Task item = Pull out every one of the lines below word for word, but leave the pictures out of your answer.

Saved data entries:

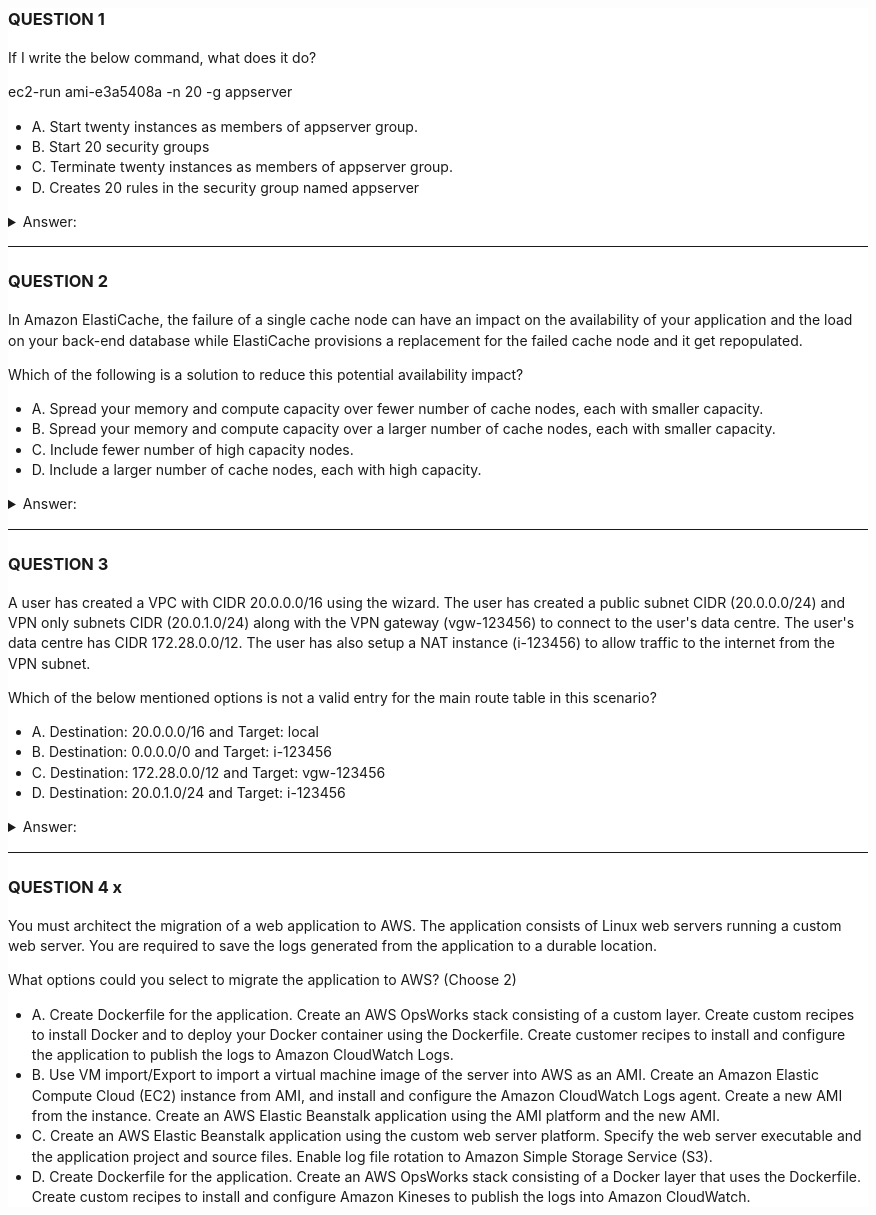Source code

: ### QUESTION 1

If I write the below command, what does it do?

ec2-run ami-e3a5408a -n 20 -g appserver

- A. Start twenty instances as members of appserver group.
- B. Start 20 security groups
- C. Terminate twenty instances as members of appserver group.
- D. Creates 20 rules in the security group named appserver

<details><summary>Answer:</summary></details><hr>

### QUESTION 2

In Amazon ElastiCache, the failure of a single cache node can have an impact on the availability of your application and the load on your back-end database while ElastiCache provisions a replacement for the failed cache node and it get repopulated.

Which of the following is a solution to reduce this potential availability impact?

- A. Spread your memory and compute capacity over fewer number of cache nodes, each with smaller capacity.
- B. Spread your memory and compute capacity over a larger number of cache nodes, each with smaller capacity.
- C. Include fewer number of high capacity nodes.
- D. Include a larger number of cache nodes, each with high capacity.

<details><summary>Answer:</summary></details><hr>

### QUESTION 3

A user has created a VPC with CIDR 20.0.0.0/16 using the wizard. The user has created a public subnet CIDR (20.0.0.0/24) and VPN only subnets CIDR (20.0.1.0/24) along with the VPN gateway (vgw-123456) to connect to the user's data centre. The user's data centre has CIDR 172.28.0.0/12. The user has also setup a NAT instance (i-123456) to allow traffic to the internet from the VPN subnet.

Which of the below mentioned options is not a valid entry for the main route table in this scenario?

- A. Destination: 20.0.0.0/16 and Target: local
- B. Destination: 0.0.0.0/0 and Target: i-123456
- C. Destination: 172.28.0.0/12 and Target: vgw-123456
- D. Destination: 20.0.1.0/24 and Target: i-123456

<details><summary>Answer:</summary></details><hr>

### QUESTION 4 x

You must architect the migration of a web application to AWS. The application consists of Linux web servers running a custom web server. You are required to save the logs generated from the application to a durable location.

What options could you select to migrate the application to AWS? (Choose 2)

- A. Create Dockerfile for the application. Create an AWS OpsWorks stack consisting of a custom layer. Create custom recipes to install Docker and to deploy your Docker container using the Dockerfile. Create customer recipes to install and configure the application to publish the logs to Amazon CloudWatch Logs.
- B. Use VM import/Export to import a virtual machine image of the server into AWS as an AMI. Create an Amazon Elastic Compute Cloud (EC2) instance from AMI, and install and configure the Amazon CloudWatch Logs agent. Create a new AMI from the instance. Create an AWS Elastic Beanstalk application using the AMI platform and the new AMI.
- C. Create an AWS Elastic Beanstalk application using the custom web server platform. Specify the web server executable and the application project and source files. Enable log file rotation to Amazon Simple Storage Service (S3).
- D. Create Dockerfile for the application. Create an AWS OpsWorks stack consisting of a Docker layer that uses the Dockerfile. Create custom recipes to install and configure Amazon Kineses to publish the logs into Amazon CloudWatch.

Solution below =
Source code

: ### QUESTION 1

If I write the below command, what does it do?

ec2-run ami-e3a5408a -n 20 -g appserver

- A. Start twenty instances as members of appserver group.
- B. Start 20 security groups
- C. Terminate twenty instances as members of appserver group.
- D. Creates 20 rules in the security group named appserver

<details><summary>Answer:</summary></details><hr>

### QUESTION 2

In Amazon ElastiCache, the failure of a single cache node can have an impact on the availability of your application and the load on your back-end database while ElastiCache provisions a replacement for the failed cache node and it get repopulated.

Which of the following is a solution to reduce this potential availability impact?

- A. Spread your memory and compute capacity over fewer number of cache nodes, each with smaller capacity.
- B. Spread your memory and compute capacity over a larger number of cache nodes, each with smaller capacity.
- C. Include fewer number of high capacity nodes.
- D. Include a larger number of cache nodes, each with high capacity.

<details><summary>Answer:</summary></details><hr>

### QUESTION 3

A user has created a VPC with CIDR 20.0.0.0/16 using the wizard. The user has created a public subnet CIDR (20.0.0.0/24) and VPN only subnets CIDR (20.0.1.0/24) along with the VPN gateway (vgw-123456) to connect to the user's data centre. The user's data centre has CIDR 172.28.0.0/12. The user has also setup a NAT instance (i-123456) to allow traffic to the internet from the VPN subnet.

Which of the below mentioned options is not a valid entry for the main route table in this scenario?

- A. Destination: 20.0.0.0/16 and Target: local
- B. Destination: 0.0.0.0/0 and Target: i-123456
- C. Destination: 172.28.0.0/12 and Target: vgw-123456
- D. Destination: 20.0.1.0/24 and Target: i-123456

<details><summary>Answer:</summary></details><hr>

### QUESTION 4 x

You must architect the migration of a web application to AWS. The application consists of Linux web servers running a custom web server. You are required to save the logs generated from the application to a durable location.

What options could you select to migrate the application to AWS? (Choose 2)

- A. Create Dockerfile for the application. Create an AWS OpsWorks stack consisting of a custom layer. Create custom recipes to install Docker and to deploy your Docker container using the Dockerfile. Create customer recipes to install and configure the application to publish the logs to Amazon CloudWatch Logs.
- B. Use VM import/Export to import a virtual machine image of the server into AWS as an AMI. Create an Amazon Elastic Compute Cloud (EC2) instance from AMI, and install and configure the Amazon CloudWatch Logs agent. Create a new AMI from the instance. Create an AWS Elastic Beanstalk application using the AMI platform and the new AMI.
- C. Create an AWS Elastic Beanstalk application using the custom web server platform. Specify the web server executable and the application project and source files. Enable log file rotation to Amazon Simple Storage Service (S3).
- D. Create Dockerfile for the application. Create an AWS OpsWorks stack consisting of a Docker layer that uses the Dockerfile. Create custom recipes to install and configure Amazon Kineses to publish the logs into Amazon CloudWatch.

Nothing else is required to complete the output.